Enlèvements: les troupes kényanes progressent dans le Sud somalien
L'armée kényane s'est un peu plus enfoncée dans le Sud somalien, lundi 17 octobre, pour y combattre les shebab, les insurgés islamistes, accusés par Nairobi d'être derrière les récents enlèvements de ressortissantes étrangères sur son territoire.

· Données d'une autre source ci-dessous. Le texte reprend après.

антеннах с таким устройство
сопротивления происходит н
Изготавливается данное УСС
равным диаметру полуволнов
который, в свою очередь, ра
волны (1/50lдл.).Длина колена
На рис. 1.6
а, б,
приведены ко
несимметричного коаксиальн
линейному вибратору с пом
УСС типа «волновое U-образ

Un colonel somalien, Janwaase Mahdi, a précisé que ses soldats progressaient également en direction d’Afmadow, près d’une base des shebab touchée par des frappes aériennes, dimanche. “Nous avançons vers Afmadow, puis vers les districts de Kulbiyow et de Badhaadhe. Nous repoussons les shebab”, a-t-il dit. Des éléments armés des insurgés ont pris la direction d’Afmadow afin de s’opposer à l’avancée des troupes kényanes et somaliennes. “La totalité des combattants et de leurs véhicules stationnés à Kismayo ont pris la route vers Afmadow”, a dit Ismail Aden, un habitant de Kismayo, ville à 120 km au sud d’Afmadow.
“RESPONSABLES”
Dimanche, le porte-parole du gouvernement kényan, Alfred Matua, avait annoncé l’entrée de militaires kényans en Somalie, pour “y poursuivre les shebab, que nous tenons pour responsables des rapts et attaques dans notre pays”.

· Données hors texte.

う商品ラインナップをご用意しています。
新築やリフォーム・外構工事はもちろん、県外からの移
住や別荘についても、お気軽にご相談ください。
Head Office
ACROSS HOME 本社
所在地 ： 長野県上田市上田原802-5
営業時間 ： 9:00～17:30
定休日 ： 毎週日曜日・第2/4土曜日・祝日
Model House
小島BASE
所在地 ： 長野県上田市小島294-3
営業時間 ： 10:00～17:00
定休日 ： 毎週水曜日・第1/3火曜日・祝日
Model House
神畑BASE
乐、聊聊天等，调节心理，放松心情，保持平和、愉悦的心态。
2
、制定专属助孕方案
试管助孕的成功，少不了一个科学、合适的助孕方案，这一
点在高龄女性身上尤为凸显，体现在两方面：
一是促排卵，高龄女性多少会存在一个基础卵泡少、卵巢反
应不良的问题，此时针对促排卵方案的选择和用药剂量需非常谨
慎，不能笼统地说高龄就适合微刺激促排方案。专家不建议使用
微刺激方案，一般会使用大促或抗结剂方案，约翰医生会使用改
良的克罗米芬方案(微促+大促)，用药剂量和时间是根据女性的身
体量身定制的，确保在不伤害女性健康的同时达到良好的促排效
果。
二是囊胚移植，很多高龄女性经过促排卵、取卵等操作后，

L’opération kényane intervient après l’enlèvement jeudi de deux employées espagnoles de Médecins sans frontières (MSF), Montserrat Serra et Blanca Thiebaut, dans les camps de réfugiés de Dadaab, dans l’est du Kenya et à une centaine de kilomètres la frontière somalienne.

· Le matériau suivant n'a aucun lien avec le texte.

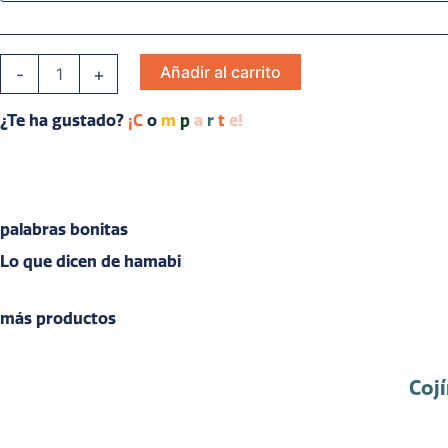
y
composición
cantidad
Añadir al carrito
-
+
¿Te ha gustado?
¡C
o
m
p
a
r
t
e!
palabras bonitas
Lo que dicen de hamabi
más productos
Cojí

Dadaab, le plus grand complexe de camps de réfugiés au monde, abrite quelque 450 000 personnes, essentiellement des Somaliens qui fuient la sécheresse et les violences dans leur pays. La Somalie est en état de guerre civile depuis vingt ans, à la suite de la chute du président Mohamed Siad Barre. L’enlèvement des Espagnoles est le troisième dans l’est du Kenya en un mois : avant elles, la Britannique Judith Tebbutt et la Française Marie Dedieu ont été enlevées sur le très touristique archipel de Lamu, avant d’être emmenées en Somalie voisine, comme, selon la police kényane, les Espagnoles. Nairobi accuse les shebab d’être derrière tous ces rapts, mais aucun d’entre eux n’a jusqu’ici été publiquement revendiqués.